Is it only SQL net application experiencing this problem?
If so .. can you please check if SQLnet inspection is turned on.

If it's turned on and SQL is using redirect:

If inspection is turned on but you're not using redirect - you can remove it (inspection) safely.

If no inspection is turned on - troubleshoot like any TCP flow.

otr said...

Work from home theory is fast gaining popularity because of the freedom and flexibility that comes with it. Since one is not bound by fixed working hours, they can schedule their work at the time when they feel most productive and convenient to them. Women & Men benefit a lot from this concept of work since they can balance their home and work perfectly. People mostly find that in this situation, their productivity is higher and stress levels lower. Those who like isolation and a tranquil work environment also tend to prefer this way of working. Today, with the kind of communication networks available, millions of people worldwide are considering this option.

Women & Men who want to be independent but cannot afford to leave their responsibilities at home aside will benefit a lot from this concept of work. It makes it easier to maintain a healthy balance between home and work. The family doesn't get neglected and you can get your work done too. You can thus effectively juggle home responsibilities with your career. Working from home is definitely a viable option but it also needs a lot of hard work and discipline. You have to make a time schedule for yourself and stick to it. There will be a time frame of course for any job you take up and you have to fulfill that project within that time frame.

There are many things that can be done working from home. A few of them is listed below that will give you a general idea about the benefits of this concept.
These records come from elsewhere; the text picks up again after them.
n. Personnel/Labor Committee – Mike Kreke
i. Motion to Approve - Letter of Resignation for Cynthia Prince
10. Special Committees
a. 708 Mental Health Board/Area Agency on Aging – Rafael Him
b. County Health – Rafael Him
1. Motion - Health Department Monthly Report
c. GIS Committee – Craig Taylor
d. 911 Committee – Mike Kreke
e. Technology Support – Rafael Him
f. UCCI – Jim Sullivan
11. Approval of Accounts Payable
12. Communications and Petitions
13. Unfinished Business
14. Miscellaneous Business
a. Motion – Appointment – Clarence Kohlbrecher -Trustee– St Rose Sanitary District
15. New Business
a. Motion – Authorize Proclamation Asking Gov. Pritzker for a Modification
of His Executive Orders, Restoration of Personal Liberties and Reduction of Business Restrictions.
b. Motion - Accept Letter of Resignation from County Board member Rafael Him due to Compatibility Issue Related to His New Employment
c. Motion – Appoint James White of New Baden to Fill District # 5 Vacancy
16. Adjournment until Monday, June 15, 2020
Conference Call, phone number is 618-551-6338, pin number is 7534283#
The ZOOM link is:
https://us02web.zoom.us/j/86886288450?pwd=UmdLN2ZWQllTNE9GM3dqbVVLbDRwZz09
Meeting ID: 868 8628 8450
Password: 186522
This is the most common and highly preferred job that Women & Men like doing. Since in today's competitive world both the parents have to work they need a secure place to leave behind their children who will take care of them and parents can also relax without being worried all the time. In this job you don't require any degree or qualifications. You only have to know how to take care of children. Parents are happy to pay handsome salary and you can also earn a lot without putting too much of an effort.

For those who have a garden or an open space at your disposal and are also interested in gardening can go for this method of earning money. If given proper time and efforts nursery business can flourish very well and you will earn handsomely. But just as all jobs establishing it will be a bit difficult but the end results are outstanding.
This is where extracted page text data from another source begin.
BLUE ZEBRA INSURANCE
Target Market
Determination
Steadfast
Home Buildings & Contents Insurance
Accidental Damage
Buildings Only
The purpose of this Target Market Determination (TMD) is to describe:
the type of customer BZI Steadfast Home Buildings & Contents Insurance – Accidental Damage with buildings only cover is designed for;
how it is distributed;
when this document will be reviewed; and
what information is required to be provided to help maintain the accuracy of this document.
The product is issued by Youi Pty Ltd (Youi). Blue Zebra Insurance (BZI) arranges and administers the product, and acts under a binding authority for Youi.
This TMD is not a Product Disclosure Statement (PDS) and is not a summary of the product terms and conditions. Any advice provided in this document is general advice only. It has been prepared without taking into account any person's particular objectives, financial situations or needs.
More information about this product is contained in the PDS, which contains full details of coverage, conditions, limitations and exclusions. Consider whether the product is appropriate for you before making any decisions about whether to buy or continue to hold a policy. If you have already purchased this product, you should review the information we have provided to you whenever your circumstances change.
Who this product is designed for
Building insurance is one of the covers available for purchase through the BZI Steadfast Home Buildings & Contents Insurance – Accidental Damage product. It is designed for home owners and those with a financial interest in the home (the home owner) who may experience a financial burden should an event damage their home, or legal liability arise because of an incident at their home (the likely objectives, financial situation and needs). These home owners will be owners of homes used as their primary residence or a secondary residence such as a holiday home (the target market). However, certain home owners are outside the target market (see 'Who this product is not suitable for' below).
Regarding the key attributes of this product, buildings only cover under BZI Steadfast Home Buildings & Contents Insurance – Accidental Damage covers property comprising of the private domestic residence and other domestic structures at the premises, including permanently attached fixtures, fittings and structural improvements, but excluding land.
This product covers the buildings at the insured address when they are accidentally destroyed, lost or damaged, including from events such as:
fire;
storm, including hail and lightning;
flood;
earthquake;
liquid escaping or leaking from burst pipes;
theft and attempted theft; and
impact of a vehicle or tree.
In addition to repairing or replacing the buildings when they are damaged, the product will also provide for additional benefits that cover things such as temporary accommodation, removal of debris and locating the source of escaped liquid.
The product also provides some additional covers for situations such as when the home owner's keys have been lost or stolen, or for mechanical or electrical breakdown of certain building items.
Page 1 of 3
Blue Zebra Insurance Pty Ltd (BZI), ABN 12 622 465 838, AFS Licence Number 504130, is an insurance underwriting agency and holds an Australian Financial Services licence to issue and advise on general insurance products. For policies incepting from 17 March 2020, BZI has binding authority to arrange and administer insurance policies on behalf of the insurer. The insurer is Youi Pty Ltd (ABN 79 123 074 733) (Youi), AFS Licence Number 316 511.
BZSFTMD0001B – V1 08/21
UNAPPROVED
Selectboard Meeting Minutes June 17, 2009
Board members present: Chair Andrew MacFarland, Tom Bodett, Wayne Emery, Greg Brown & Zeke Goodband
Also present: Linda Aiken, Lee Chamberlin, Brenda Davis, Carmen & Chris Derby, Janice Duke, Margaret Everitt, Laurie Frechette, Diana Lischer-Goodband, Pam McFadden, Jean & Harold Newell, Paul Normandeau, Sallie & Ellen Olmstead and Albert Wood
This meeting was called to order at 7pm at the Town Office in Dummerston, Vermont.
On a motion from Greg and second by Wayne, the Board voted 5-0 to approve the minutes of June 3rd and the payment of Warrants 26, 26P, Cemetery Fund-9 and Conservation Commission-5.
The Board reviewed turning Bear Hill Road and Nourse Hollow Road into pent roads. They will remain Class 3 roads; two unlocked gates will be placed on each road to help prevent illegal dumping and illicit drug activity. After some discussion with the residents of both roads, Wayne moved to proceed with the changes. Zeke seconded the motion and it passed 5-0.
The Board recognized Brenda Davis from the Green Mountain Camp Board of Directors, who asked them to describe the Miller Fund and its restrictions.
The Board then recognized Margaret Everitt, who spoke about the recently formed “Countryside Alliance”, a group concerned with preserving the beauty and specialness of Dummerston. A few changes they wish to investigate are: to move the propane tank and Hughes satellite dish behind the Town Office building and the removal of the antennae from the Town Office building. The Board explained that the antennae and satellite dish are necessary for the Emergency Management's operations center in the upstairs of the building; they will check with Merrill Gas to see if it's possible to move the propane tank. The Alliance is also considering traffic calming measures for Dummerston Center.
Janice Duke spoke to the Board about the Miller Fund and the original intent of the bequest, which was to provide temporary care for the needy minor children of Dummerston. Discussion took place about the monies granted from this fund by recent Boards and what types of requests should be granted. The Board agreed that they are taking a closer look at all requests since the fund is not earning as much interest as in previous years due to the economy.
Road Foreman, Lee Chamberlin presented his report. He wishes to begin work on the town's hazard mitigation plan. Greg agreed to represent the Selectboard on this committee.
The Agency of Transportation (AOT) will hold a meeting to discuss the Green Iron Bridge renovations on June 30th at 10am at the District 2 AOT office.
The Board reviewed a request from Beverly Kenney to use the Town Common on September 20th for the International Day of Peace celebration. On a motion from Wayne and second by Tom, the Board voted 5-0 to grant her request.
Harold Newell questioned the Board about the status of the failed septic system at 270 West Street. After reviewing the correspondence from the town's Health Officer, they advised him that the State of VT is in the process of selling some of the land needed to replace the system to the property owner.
Freelance can be in different wings. Either you can be a freelance reporter or a freelance photographer. You can also do designing or be in the advertising field doing project on your own. Being independent and working independently will depend on your field of work and the availability of its worth in the market. If you like doing jewellery designing you can do that at home totally independently. You can also work on freelancing as a marketing executive working from home. Wanna know more, email us on workfromhome.otr214427@gmail.com and we will send you information on how you can actually work as a marketing freelancer.

Internet related work
This is a very vast field and here sky is the limit. All you need is a computer and Internet facility. Whatever field you are into work at home is perfect match in the software field. You can match your time according to your convenience and complete whatever projects you get. To learn more about how to work from home, contact us today on workfromhome.otr214427@gmail.comand our team will get you started on some excellent work from home projects.

Diet food
Since now a days Women & Men are more conscious of the food that they eat hence they prefer to have homemade low cal food and if you can start supplying low cal food to various offices then it will be a very good source of income and not too much of efforts. You can hire a few ladies who will help you out and this can be a good business.

Thus think over this concept and go ahead.